Garrett Scott, Erik Pinkins (still in a boot), Malcolm Smith, Bruce Irvin, Korey Toomer, Russell Okung (partial participation), Kevin Norwood (in a boot), Jimmy Staten, Bobby Wagner, Kevin Pierre-Louis (partial participation), Michael Brooks, Akeem Auguste, A.J. Jefferson, Jordan Hill, C.J. Davis
THINGS I NOW KNOW
1. Richardson needs to be open to make a play
Helfet has the inside track on the third tight end spot, but will be pushed by Allen and Presley. Presley and Allen are probably fighting for a practice squad spot.
Byron Maxwell had a nice pick during red zone drills. The concern about him is completely overblown. People act like he will be targeted more this year after Browner and Thurmond left. Newsflash: they were out the last quarter of the season and teams did target him. He made them pay.

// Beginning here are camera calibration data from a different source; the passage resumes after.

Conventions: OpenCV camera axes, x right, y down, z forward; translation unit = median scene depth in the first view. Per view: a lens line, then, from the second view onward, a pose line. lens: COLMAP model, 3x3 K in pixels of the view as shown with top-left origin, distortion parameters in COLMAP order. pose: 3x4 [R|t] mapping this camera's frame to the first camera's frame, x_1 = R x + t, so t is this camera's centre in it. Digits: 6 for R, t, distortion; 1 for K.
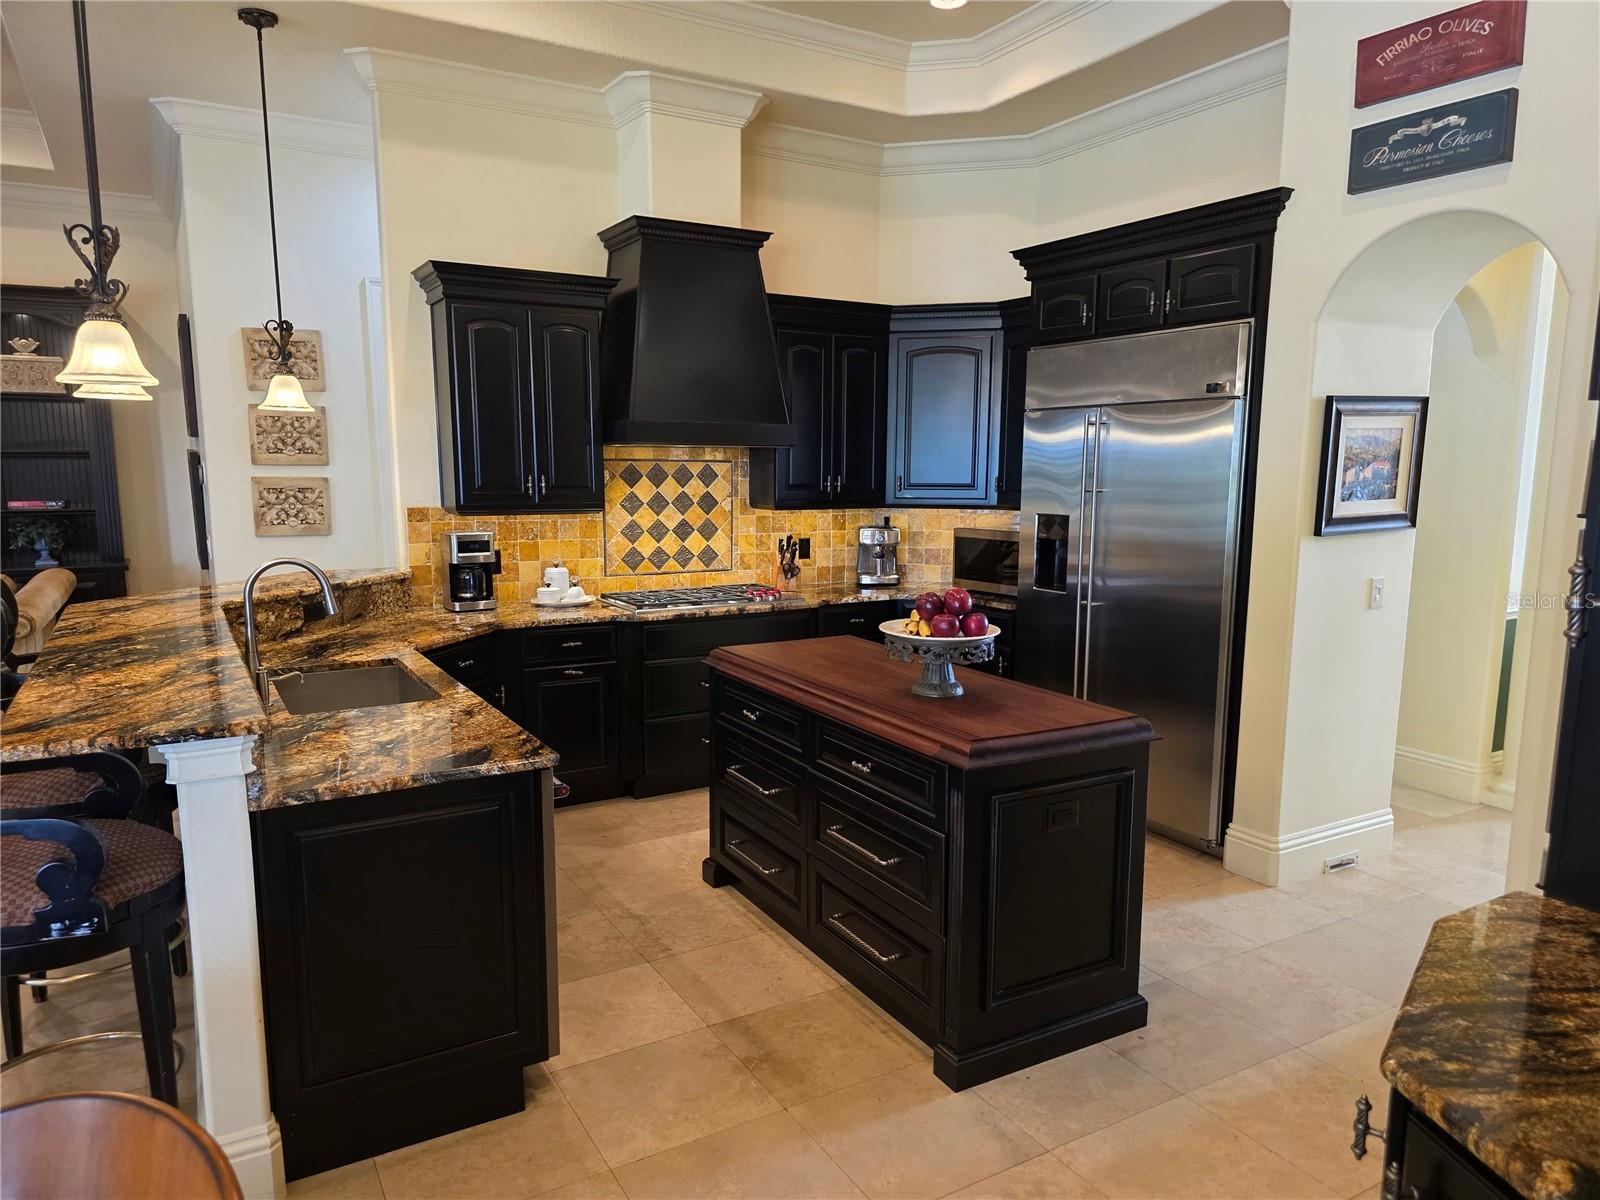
lens RADIAL K [[1070.9, 0, 811.3], [0, 1070.9, 608.1], [0, 0, 1]] dist [0.086675, -0.082269]
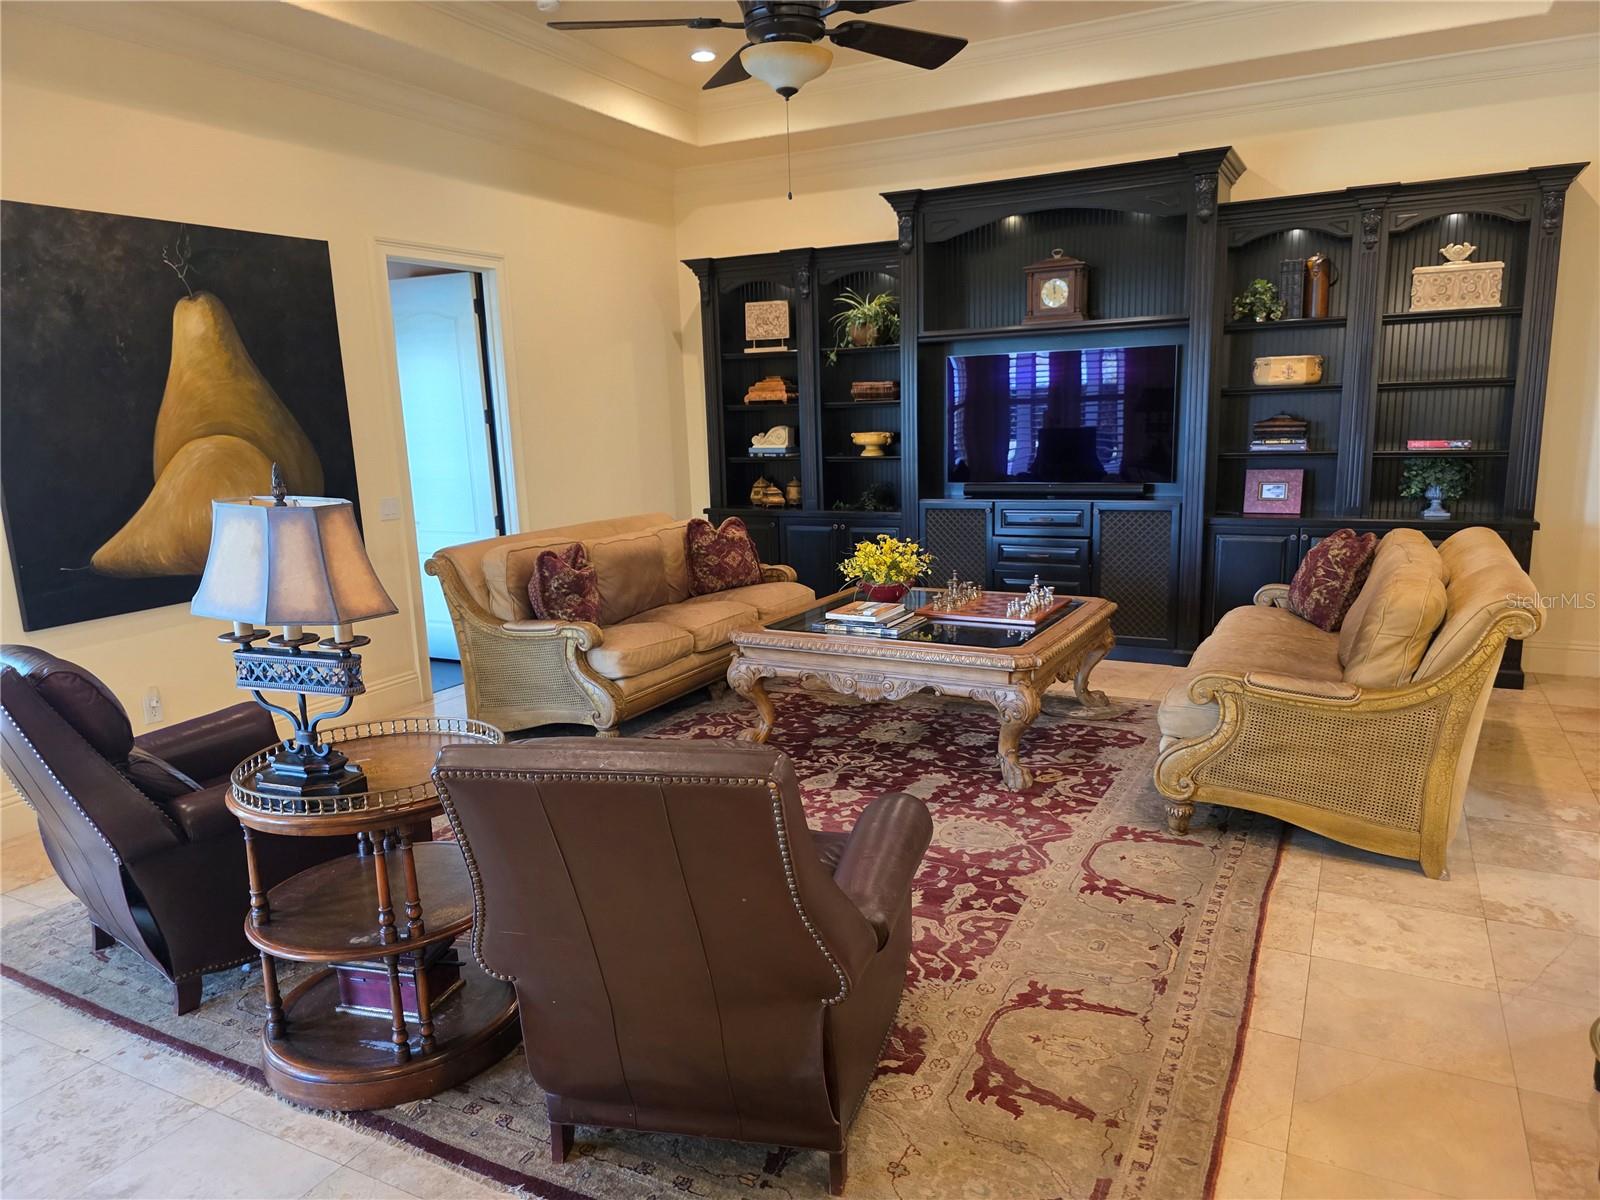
lens RADIAL K [[1070.9, 0, 811.3], [0, 1070.9, 608.1], [0, 0, 1]] dist [0.086675, -0.082269]
pose [[0.532237, 0.139703, -0.834990, -0.364962], [-0.086728, 0.990099, 0.110372, -0.031272], [0.842142, 0.013673, 0.539083, 0.208255]]
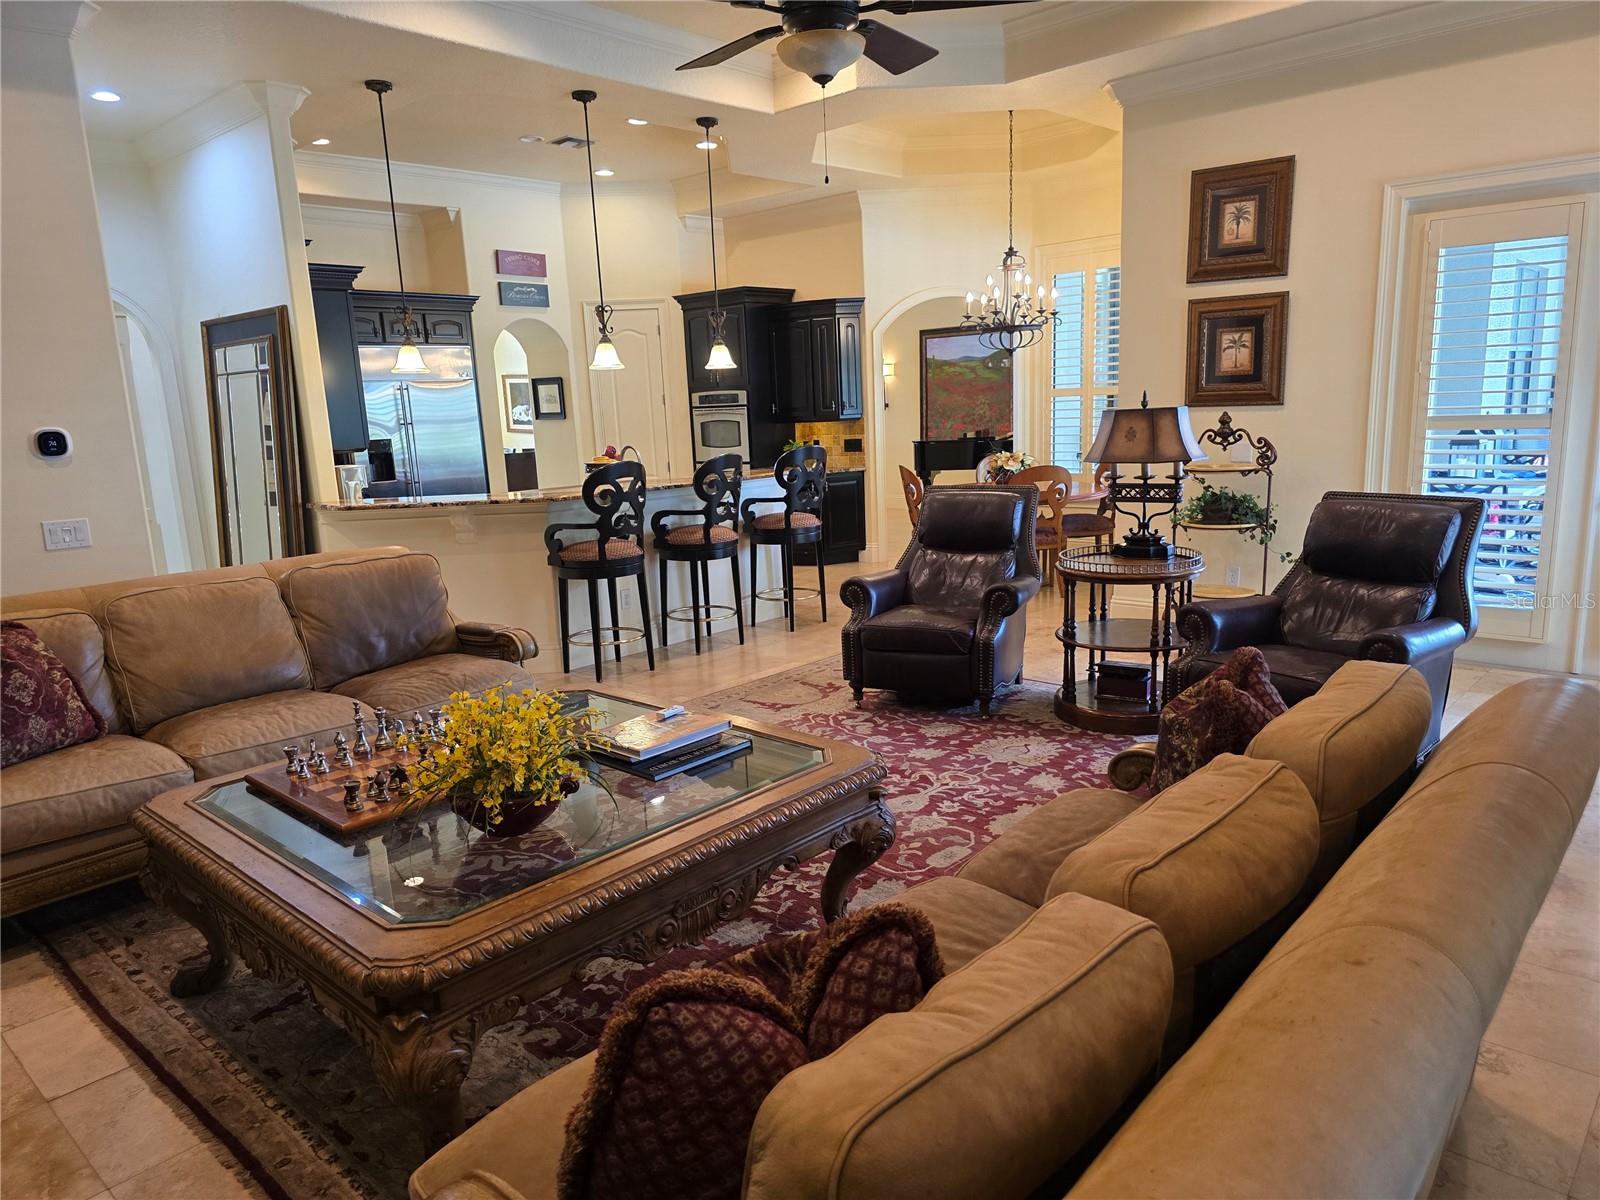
lens RADIAL K [[1066.4, 0, 794.9], [0, 1066.4, 605.7], [0, 0, 1]] dist [0.085241, -0.087197]
pose [[-0.288880, -0.176220, 0.941007, -1.855117], [0.178484, 0.955767, 0.233777, -0.125943], [-0.940580, 0.235489, -0.244650, 0.896803]]
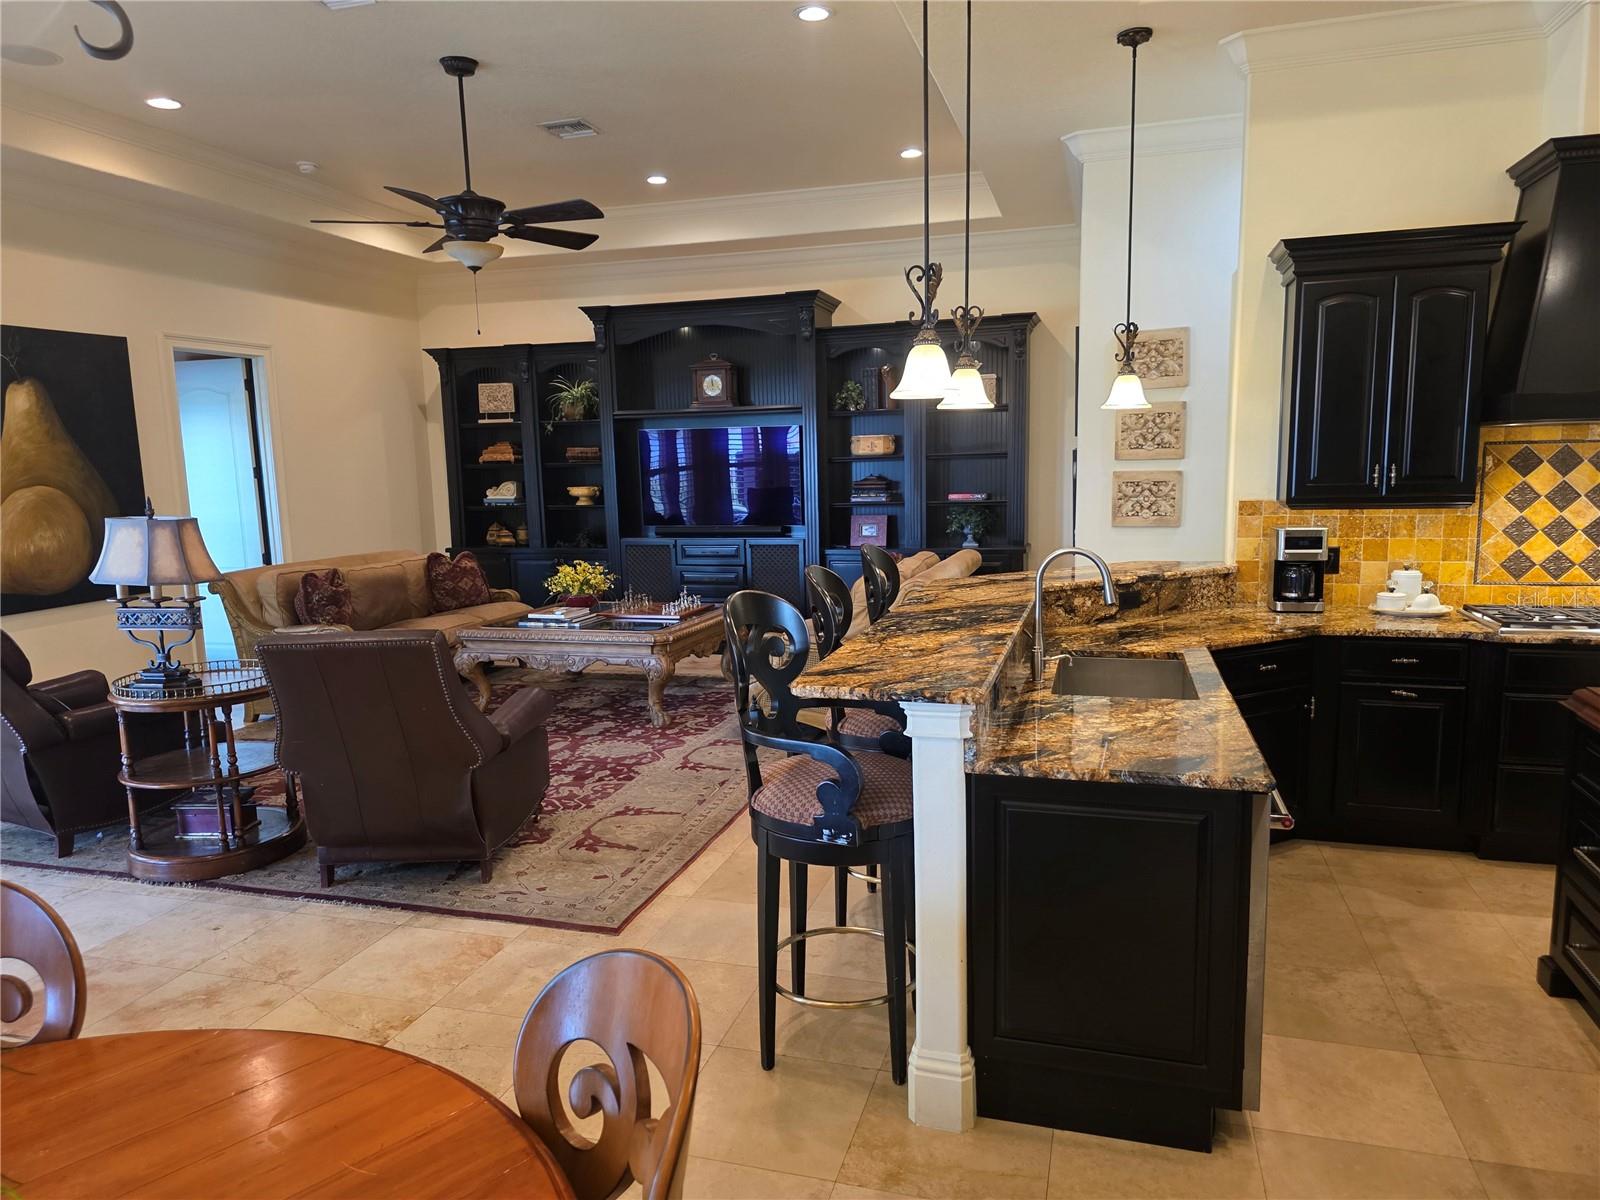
lens RADIAL K [[1066.4, 0, 794.9], [0, 1066.4, 605.7], [0, 0, 1]] dist [0.085241, -0.087197]
pose [[0.681784, 0.080336, -0.727129, 0.071104], [-0.076006, 0.996352, 0.038814, -0.006522], [0.727595, 0.028804, 0.685402, 0.052484]]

What I am about to write is blasphemy. Before you throw your phone or computer monitor against the wall, hear me out. Earl Thomas has not had a great camp. He has not been as energetic. He has not been as omnipresent in every play. He just has not quite been the dominant Earl Thomas we have come to know. This could be because he is intentionally dialing it down for the long haul of the season. It could be because his partner in crime, Kam Chancellor has been out. It could be that I am way off base. He was a step late getting to a few passes in the opening game. It is nothing to pull your hair out about at this point, but it is what I have observed so far.
The team has one more public practice on Tuesday, and then plays their second pre-season game on Friday. The most important things to monitor will be the stability and play of the offensive line, and run defense.